Я залпом допила стакан, стукнула им по столу и автоматически перешла на наш великий и могучий:
- Но я же попросила у этой стервы всего лишь щепотку соли, едрена мать!!! Совесть у нее есть?!
- Каждый народ имеет свои национальные особенности, - тоже по-русски мягко попытался сказать Эдик, но меня уже было не остановить. А может быть, я была слегка поддавши…
- Вот это верно! Вот это верно!.. Мать вашу с вашими национальными особенностями!.. В Ленинграде мне и в голову бы не пришло - удобно или неудобно попросить у соседки щепотку соли или кусок хлеба! Или перехватить пятерку до получки!.. В гробу и в белых тапочках я имела в виду такие национальные особенности, когда все вокруг улыбаются, а сами прикидывают - куда бы пнуть побольнее!
- Не сердись, моя дорогая, - тихо сказал Эдик и убрал со стола бутылку с джином. - Не расстраивайся.
Ночью в спальне мы лежали каждый под своим одеялом. Эдик читал. Я смотрела в потолок. Рядом со мной посапывала Фрося.
Потом Эдик отложил газету и выключил свет у себя над головой.
- Что тебе сказал доктор? - спросил он.
- Сказал, что у меня, как ему кажется, все в порядке. И хотел посмотреть тебя…
- Вот как? Странно…
- Ничего странного, - я тоже выключила свой свет. - Когда муж и жена хотят иметь детей и у них что-то не ладится - проверять нужно обоих.
- Ну, хорошо, хорошо, - примирительно прошептал он и попытался меня обнять.
Угрожающе зарычала на него маленькая Фрося.
- Ты не могла бы выставить Фросю за дверь? - спросил Эдик.
- Не надо, Эдинька… У меня был сегодня очень тяжелый день, -сказала я и прижала к себе Фросю.
Эдик молча встал, собрал свою постель и ушел спать в кабинет.
Мы с Фросей поцеловались и заснули…
В воскресенье у нас на участке перед домом было все, как в заграничном фильме: стояли машины приехавших к нам гостей, а их владельцы, с женами и детьми, - все одетые в белые или очень светлые шмотки, - попивали свои аперитивчики.
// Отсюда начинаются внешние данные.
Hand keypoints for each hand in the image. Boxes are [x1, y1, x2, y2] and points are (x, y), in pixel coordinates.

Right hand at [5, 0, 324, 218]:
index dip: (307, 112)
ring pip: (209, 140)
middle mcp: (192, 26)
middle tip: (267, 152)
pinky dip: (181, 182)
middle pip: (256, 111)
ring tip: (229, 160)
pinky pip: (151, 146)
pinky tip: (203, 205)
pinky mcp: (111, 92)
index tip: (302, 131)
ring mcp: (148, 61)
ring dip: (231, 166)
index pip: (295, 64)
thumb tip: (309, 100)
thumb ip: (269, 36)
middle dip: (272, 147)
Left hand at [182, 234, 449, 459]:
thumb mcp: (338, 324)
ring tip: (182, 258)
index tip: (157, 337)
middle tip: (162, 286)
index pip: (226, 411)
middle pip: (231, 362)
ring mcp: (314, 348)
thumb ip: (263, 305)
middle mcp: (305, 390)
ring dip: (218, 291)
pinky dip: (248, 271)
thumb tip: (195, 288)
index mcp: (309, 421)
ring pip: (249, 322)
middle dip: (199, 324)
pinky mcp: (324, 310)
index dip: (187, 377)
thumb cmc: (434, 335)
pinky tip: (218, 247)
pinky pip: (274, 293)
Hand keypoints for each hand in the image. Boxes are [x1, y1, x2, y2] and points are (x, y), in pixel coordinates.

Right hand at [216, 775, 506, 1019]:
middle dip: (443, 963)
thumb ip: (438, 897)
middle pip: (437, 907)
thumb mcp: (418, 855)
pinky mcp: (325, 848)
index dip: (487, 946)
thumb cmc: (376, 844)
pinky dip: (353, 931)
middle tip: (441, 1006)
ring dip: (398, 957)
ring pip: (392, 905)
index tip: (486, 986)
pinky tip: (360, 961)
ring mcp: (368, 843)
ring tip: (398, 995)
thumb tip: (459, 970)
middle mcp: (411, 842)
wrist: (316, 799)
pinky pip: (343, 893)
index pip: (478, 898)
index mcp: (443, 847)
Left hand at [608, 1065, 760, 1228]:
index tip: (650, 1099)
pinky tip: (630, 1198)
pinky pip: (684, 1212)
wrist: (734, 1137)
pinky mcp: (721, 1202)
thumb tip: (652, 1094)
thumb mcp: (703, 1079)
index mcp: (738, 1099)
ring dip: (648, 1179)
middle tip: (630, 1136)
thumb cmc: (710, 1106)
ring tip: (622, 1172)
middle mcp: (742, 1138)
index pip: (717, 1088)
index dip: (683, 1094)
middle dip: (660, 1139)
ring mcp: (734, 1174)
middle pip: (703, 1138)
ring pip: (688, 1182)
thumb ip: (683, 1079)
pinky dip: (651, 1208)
Женщины, сидя в садовых плетеных креслицах, мужчины - стоя, сгруппировавшись возле Эдварда.
Сам же Эдвард в фартуке и перчатках шуровал около большого гриля и жарил куски оленины, переворачивая их на решетке двумя длинными большими вилками.
Еще до приезда гостей я все приготовила - и гриль, и мясо, и специи, и столик с напитками для взрослых, отдельный столик со сладостями для детворы, и, конечно, самовар - гордость любого шведа, побывавшего в России!